Mild Raynaud's phenomenon may require only hand warming and protection. Low-dose aspirin is often added to prevent tiny blood clots in the fingers, especially in patients with a history of fingertip ulcerations. Moderate Raynaud's phenomenon can be helped by medications that open up the arteries, such as nifedipine (Procardia, Adalat), nicardipine (Cardene), and diltiazem (Cardizem), or with topical nitroglycerin applied to the most affected digit (most effective on the sides of the digit where the arteries are). Gently applied finger splinting can protect tender tissues. (It is important to not constrict the tiny arteries on the sides of the fingers when protecting them with splints, braces, or band aid materials.) A class of medications that is typically used for depression, called serotonin reuptake inhibitors, such as fluoxetine (Prozac), can sometimes improve the circulation of the affected digit. Drugs that constrict blood vessels, such as pseudoephedrine (Sudafed decongestant) should be avoided. Severe Raynaud's phenomenon can require surgical procedures, such as those to interrupt the nerves of the finger that stimulate constriction of the blood vessels (digital sympathectomy). Ulcerations of the fingers can require topical or oral antibiotics.
Esophagus irritation and heartburn can be relieved with omeprazole (Prilosec), esomeprazole (Nexium), or lansoprazole (Prevacid). Antacids can also be helpful. Elevating the head of the bed can reduce the back flow of acid into the esophagus that causes inflammation and heartburn. Avoiding caffeine and cigarette smoking also helps. Of note, there is an increased risk of developing lung cancer in persons with scleroderma. This cancer risk is even greater in those who smoke.
Constipation, cramping, and diarrhea are sometimes caused by bacteria that can be treated with tetracycline, erythromycin, ciprofloxin, or metranidazole. Increased fluid intake and fiber intake are good general measures to take to reduce these symptoms. A variety of medications that promote movement of the bowels are available.
Telangiectasias, such as those on the face, can be treated with local laser therapy. Sun exposure should be minimized as it can worsen telangiectasias.
Approximately 10% of patients with the CREST variant develop elevated pressures in the blood vessels to the lungs (pulmonary hypertension). Abnormally elevated blood pressure of the arteries supplying the lungs is often treated with calcium antagonist medications, such as nifedipine (Procardia), and blood-thinning drugs (anticoagulation). More severe pulmonary hypertension can be helped by continuous intravenous infusion or inhalation of prostacyclin (Iloprost). Taken by mouth, bosentan (Tracleer) is used to treat pulmonary hypertension. In addition, sildenafil (Revatio) and tadalafil (Cialis) have been FDA approved to treat pulmonary hypertension.

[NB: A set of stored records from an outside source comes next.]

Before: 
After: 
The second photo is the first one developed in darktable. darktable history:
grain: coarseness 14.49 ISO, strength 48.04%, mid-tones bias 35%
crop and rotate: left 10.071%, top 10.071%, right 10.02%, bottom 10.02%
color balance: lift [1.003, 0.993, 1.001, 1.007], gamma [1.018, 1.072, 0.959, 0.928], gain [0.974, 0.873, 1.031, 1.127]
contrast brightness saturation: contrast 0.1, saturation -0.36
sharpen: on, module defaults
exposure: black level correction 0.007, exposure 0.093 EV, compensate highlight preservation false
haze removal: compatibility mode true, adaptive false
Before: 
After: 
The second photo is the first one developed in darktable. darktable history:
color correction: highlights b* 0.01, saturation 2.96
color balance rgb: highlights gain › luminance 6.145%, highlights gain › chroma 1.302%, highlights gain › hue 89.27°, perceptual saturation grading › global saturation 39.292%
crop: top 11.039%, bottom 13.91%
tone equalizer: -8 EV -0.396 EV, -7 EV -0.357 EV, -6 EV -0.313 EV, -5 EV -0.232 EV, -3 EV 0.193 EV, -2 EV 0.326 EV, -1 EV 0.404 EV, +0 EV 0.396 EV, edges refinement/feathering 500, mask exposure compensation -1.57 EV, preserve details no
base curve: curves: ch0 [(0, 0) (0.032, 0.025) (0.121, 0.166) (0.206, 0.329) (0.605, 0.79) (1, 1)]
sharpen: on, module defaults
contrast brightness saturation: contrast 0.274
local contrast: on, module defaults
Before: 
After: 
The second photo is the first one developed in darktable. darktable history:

Additionally, medications are used to suppress the overly active immune system that seems to be spontaneously causing the disease in organs. Medications used for this purpose include penicillamine, azathioprine (Imuran, Azasan), and methotrexate (Rheumatrex, Trexall). Serious inflammation of the lungs (alveolitis) can require immune suppression with cyclophosphamide (Cytoxan) along with prednisone (Deltasone, Liquid Pred). The optimal treatment of scleroderma lung disease is an area of active research. Stem cell transplantation is being explored as a possible option.
No medication has been found to be universally effective for all patients with scleroderma. In an individual patient, the illness may be mild and not require treatments. In some, the disease is ravaging, relentless, and can lead to death. Because blood vessel damage is a primary part of the pathology of scleroderma, patients with this disease must not smoke.